* [WHAT THE TASK REQUIRES]:
Continue the passage on CO2 capture, picking up right after its final sentence.

* [TEXT UNDER STUDY]:
########################################

Oxyfuel combustion system assumes the combustion of fuel in the stream of pure oxygen instead of air. In this way, the produced flue gas consists mainly of CO2 and H2O. One of the drawbacks of this system is high temperature of flames, which is a result of combustion of fuel in pure oxygen [13]. However, a part of flue gases (H2O and CO2) can be recycled to the reactor in order to moderate combustion temperature. The second drawback is associated with high costs of oxygen separation from air.
The capture of CO2 from industrial processes can apply similar techniques as post-combustion, pre-combustion and oxyfuel combustion systems. This could be applied to such processes as purification of natural gas, production of hydrogen-rich synthesis gas for manufacture of ammonia, alcohols, liquid fuels, cement and steel production and fermentation processes for food and drink production [13].

########################################

Excerpts from the dataset:
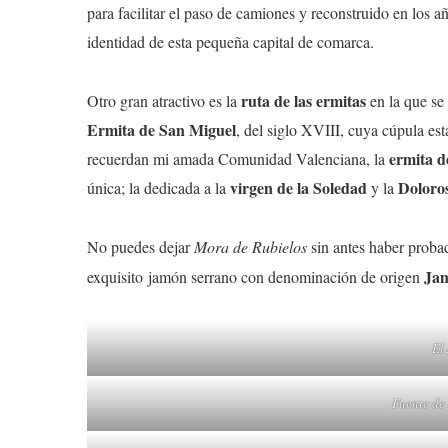
para facilitar el paso de camiones y reconstruido en los a
identidad de esta pequeña capital de comarca.
ruta de las ermitas
Otro gran atractivo es la
en la que se 
Ermita de San Miguel
, del siglo XVIII, cuya cúpula est
ermita d
recuerdan mi amada Comunidad Valenciana, la
virgen de la Soledad
Doloro
única; la dedicada a la
y la
No puedes dejar
Mora de Rubielos
sin antes haber proba
Jam
exquisito jamón serrano con denominación de origen
El
Fuente de 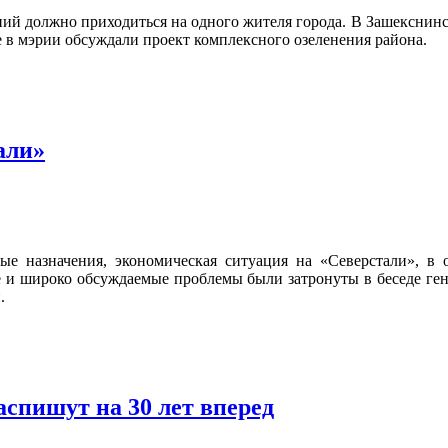
й должно приходиться на одного жителя города. В Зашекснинск
е в мэрии обсуждали проект комплексного озеленения района.
али»
е назначения, экономическая ситуация на «Северстали», в о
е и широко обсуждаемые проблемы были затронуты в беседе ге
.
спишут на 30 лет вперед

########################################

* [ANSWER SPACE]:
CO2 separation technologies
The methods of CO2 separation from flue gases, which are mainly applied in post-combustion capture system, as well as in capture from industrial processes, are based on physical and chemical processes, such as absorption, adsorption, membranes, cryogenic separation and chemical reactions (chemical looping) [13].
Chemical absorption process typically use amines e.g. MEA (Monoethanolamine). The stream of flue gases is bubbled through MEA solution, resulting in the formation of MEA carbamate. CO2 and MEA are regenerated by heating. The technique has some drawbacks, as it is highly energy intensive, has a low CO2 loading capacity and MEA is degraded by other components of flue gasses such as SO2, NO2, HCl, O2. Instead of MEA, other amines can be used e.g. diethanolamnie (DEA), methyldiethanolamine (MDEA), or other materials such as activated carbons. The absorption with aqueous ammonia solution is possible, if other flue gases components were oxidized (SO2 to SO3, NO to NO2), which results in less energy demanding process (40% reduction) [12]. Physical absorption techniques use in e.g. dimethyl ethers of poly(ethylene glycol).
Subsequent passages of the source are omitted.